▶ Vorliegender Textauszug:
=-=-=-=-=

Sonntag, 27. September 2015
Tag 5: Sepopa (BW) > Seronga (BW)
Bootsfahrt nach Seronga
Um 6:30 Uhr stehe ich auf. Mir geht es etwas besser, aber immer noch nicht gut. Ich habe immer noch kein Hunger. Zum Frühstück esse ich etwas Müsli und trinke mein mit Elektrolyten versetztes Wasser.
Heute geht es ins Okavango-Delta, eines der größten und tierreichsten Feuchtgebiete Afrikas. Das Okavango-Delta ist das Binnendelta des Okavango Flusses. Das Wasser versickert hier im Kalaharibecken bzw. verdunstet auch zu großen Teilen.
Mit zwei Speedbooten brechen wir gegen 8:30 Uhr auf. Morrison bleibt in Sepopa zurück, um den Truck auf Vordermann zu bringen. Nur PJ begleitet uns nach Seronga. Zum Glück ist ein Speedboot überdacht, so dass ich vor der Sonne geschützt sitzen kann. Knapp zwei Stunden fahren wir durch die unzähligen Kanäle des Okavango-Deltas, die links und rechts durch Schilfgras begrenzt sind. Der Fahrtwind ist angenehm kühl und wir sehen viele Vögel und Krokodile.
Nach zahlreichen, scharfen Links- und Rechtskurven habe ich die Orientierung verloren. Die Boote nehmen die nicht einsehbaren Kurven so eng, dass aus meiner Sicht eine Kollision unvermeidlich ist, sollte ein entgegenkommendes Boot die Kurve genauso eng nehmen. Zum Glück ist kaum Verkehr und alles geht gut.
Nachdem wir in Seronga angekommen sind, laden wir unser Gepäck auf einen Jeep. Mit Jeeps fahren wir etwa eine halbe Stunde bis zum Campingplatz "Jumbo Junction". Es ist für mich unvorstellbar: gerade eben sind wir noch auf dem Wasser gefahren, dessen Ufer im satten Grün standen. Doch wenige Meter von den Kanälen entfernt, ist alles staubtrocken.
Ich verstehe nicht, warum das Wasser zum Beispiel nicht für Ackerbau verwendet wird. So fahren wir durch einige trostlose, staubige Dörfer. Wir werden freundlich begrüßt. Viele Kinder winken uns zu, einige laufen uns sogar hinterher. Als wir das Camp erreichen, werden wir mit einem Lied empfangen. Was für eine Begrüßung!
Fahrt im Mokoro durch das Okavango-Delta
Das Camp liegt direkt am Wasser und es ist grün. Wir nutzen die auf dem Campingplatz vorhandenen Zelte, die mit Liegen ausgestattet sind. So blieb uns ein aufwändiger Zelttransport erspart. Auch hier kann ich die Ruhe eines Einzelzeltes genießen, da wir die einzigen Gäste in dem Camp sind.

=-=-=-=-=

▶ Bereitgestellte Daten:
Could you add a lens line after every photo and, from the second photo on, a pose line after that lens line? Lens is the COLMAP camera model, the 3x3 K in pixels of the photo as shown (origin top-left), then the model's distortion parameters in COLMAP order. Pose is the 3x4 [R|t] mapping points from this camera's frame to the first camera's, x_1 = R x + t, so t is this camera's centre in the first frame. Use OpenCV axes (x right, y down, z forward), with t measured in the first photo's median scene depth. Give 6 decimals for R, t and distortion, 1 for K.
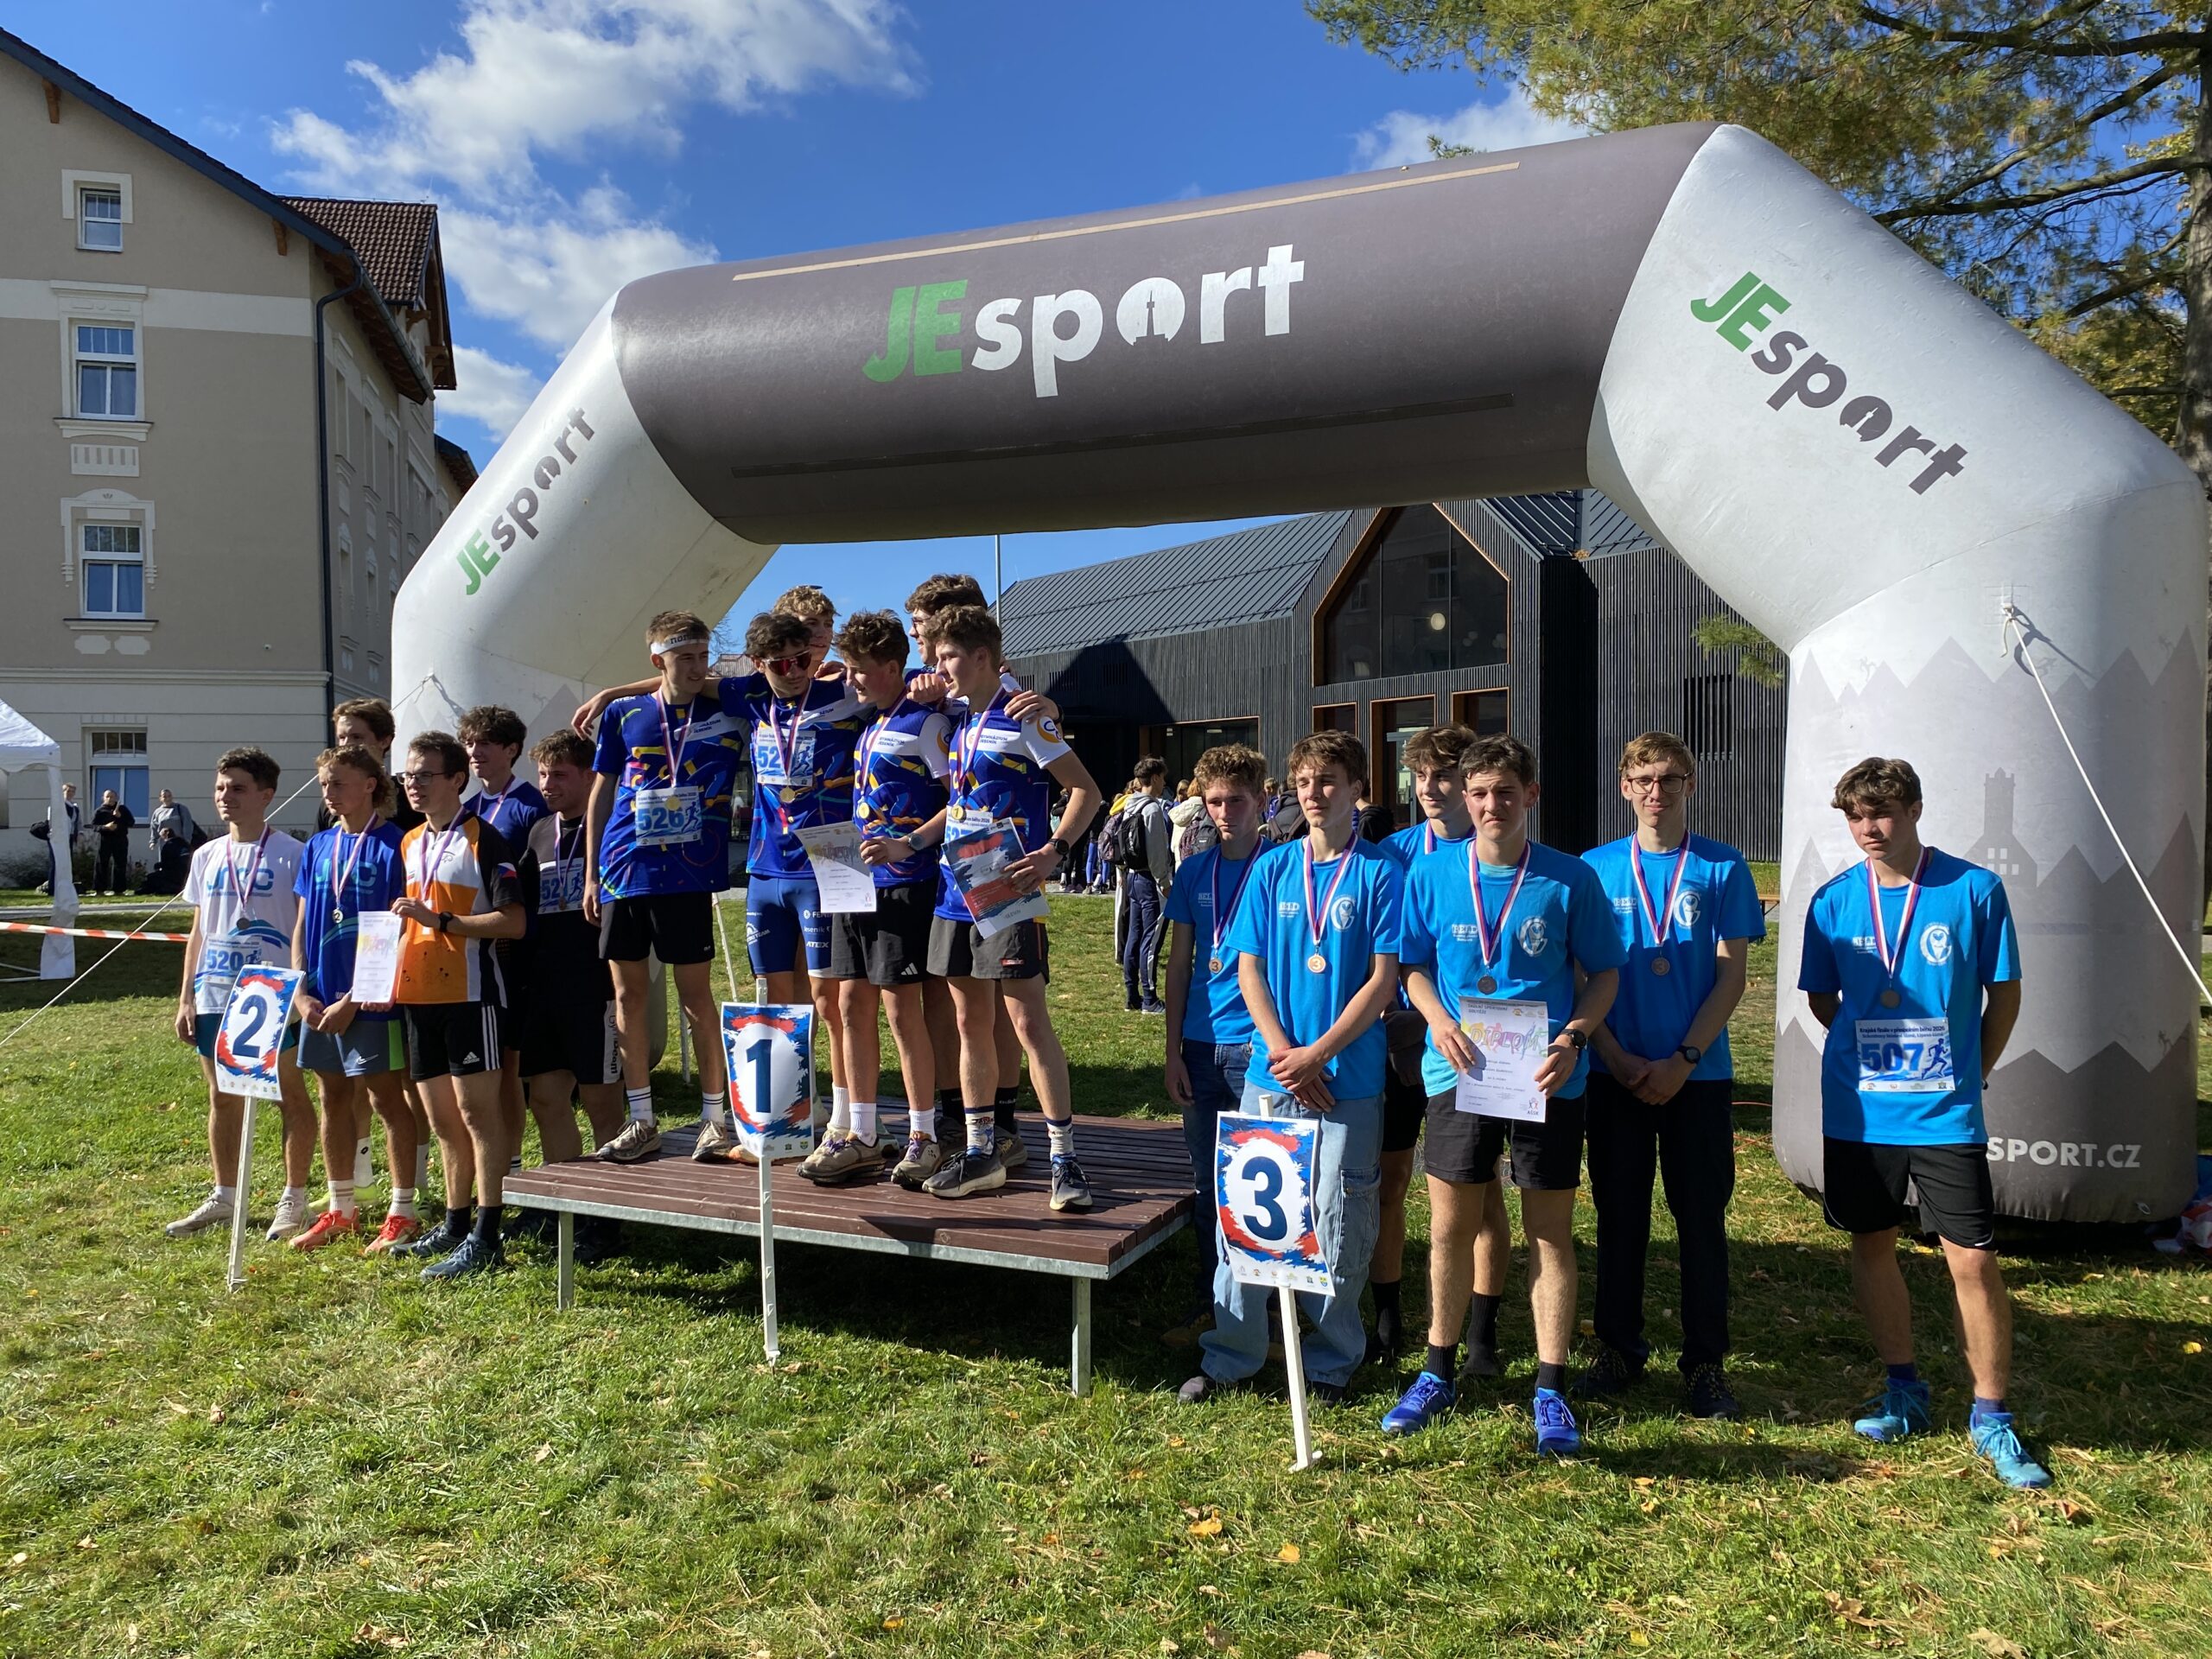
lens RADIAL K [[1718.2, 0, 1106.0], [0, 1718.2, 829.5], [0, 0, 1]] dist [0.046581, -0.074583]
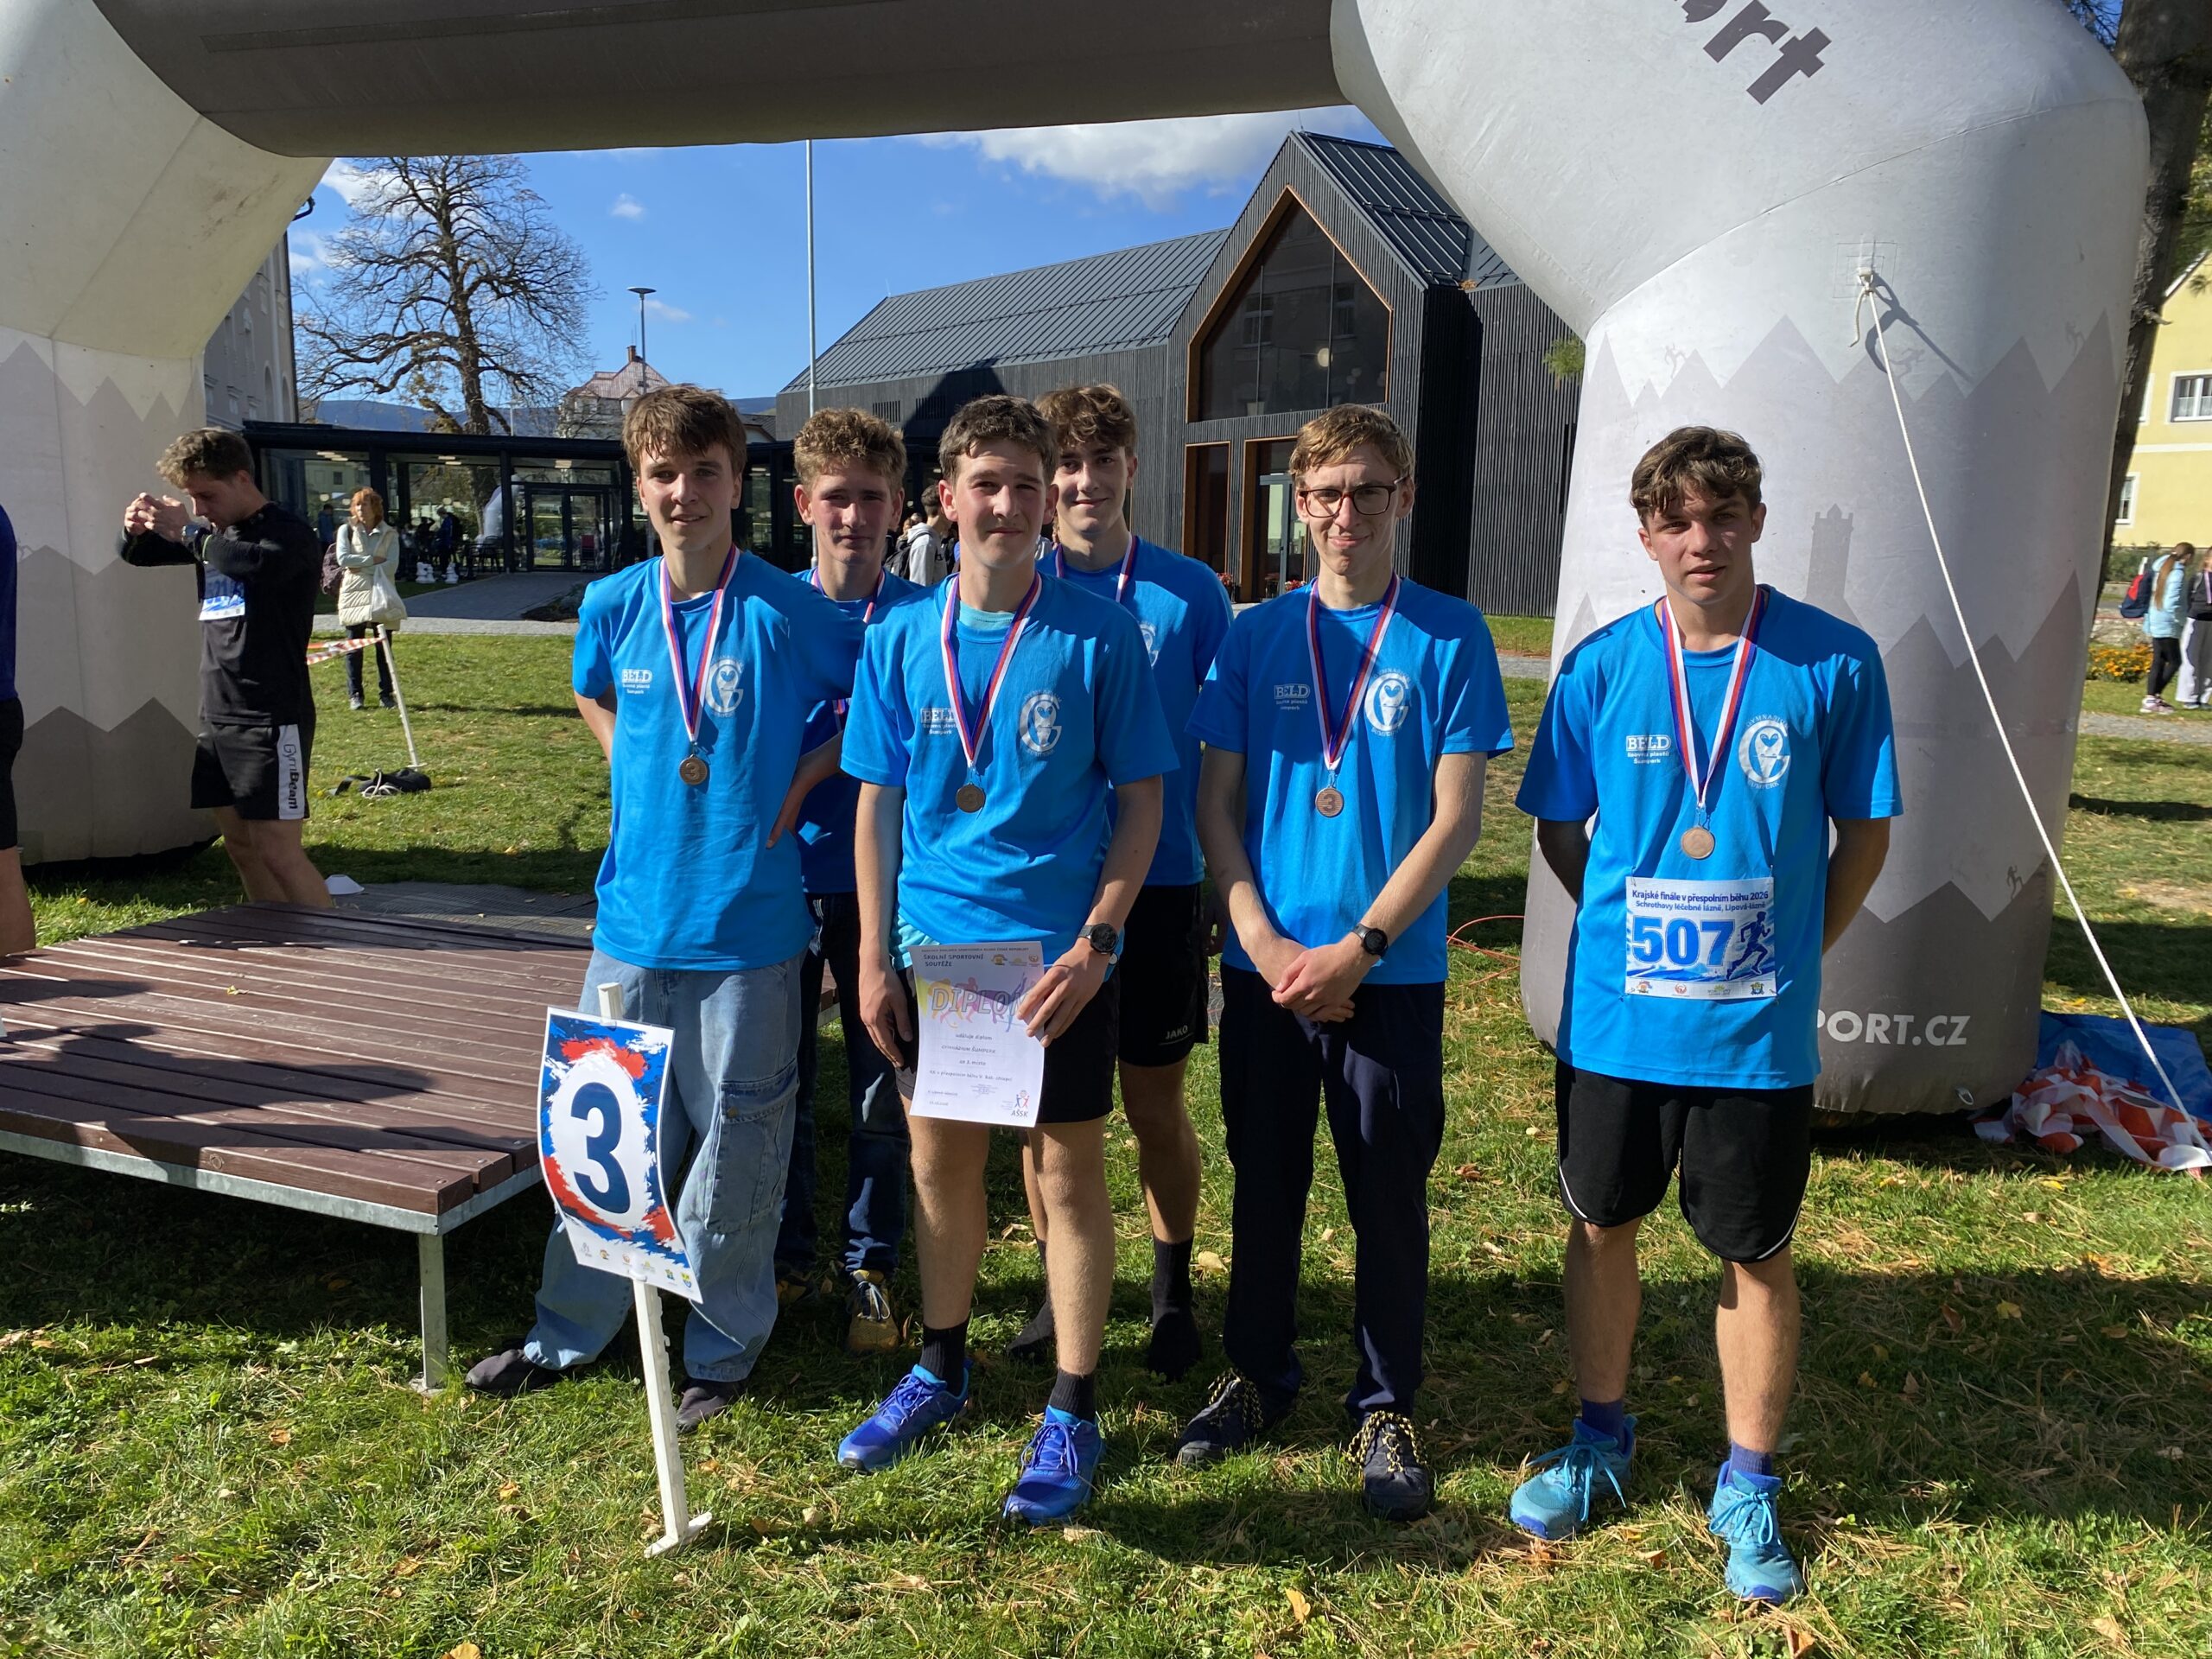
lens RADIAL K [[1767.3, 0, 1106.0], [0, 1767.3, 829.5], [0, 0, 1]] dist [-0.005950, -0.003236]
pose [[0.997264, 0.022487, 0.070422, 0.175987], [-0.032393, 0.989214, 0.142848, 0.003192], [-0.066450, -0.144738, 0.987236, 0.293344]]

=-=-=-=-=

▶ Zu erledigende Aufgabe:
Nenne alle ausgeschriebenen Orts- und geografischen Namen aus dem Textauszug über die Bootsfahrt nach Seronga; Abkürzungen in Klammern zählen nicht dazu.

▶ Ergebnis dieser Übung:
- Sepopa
- Seronga
- Okavango-Delta
- Afrika
- Okavango (Fluss)
- Kalaharibecken
- Jumbo Junction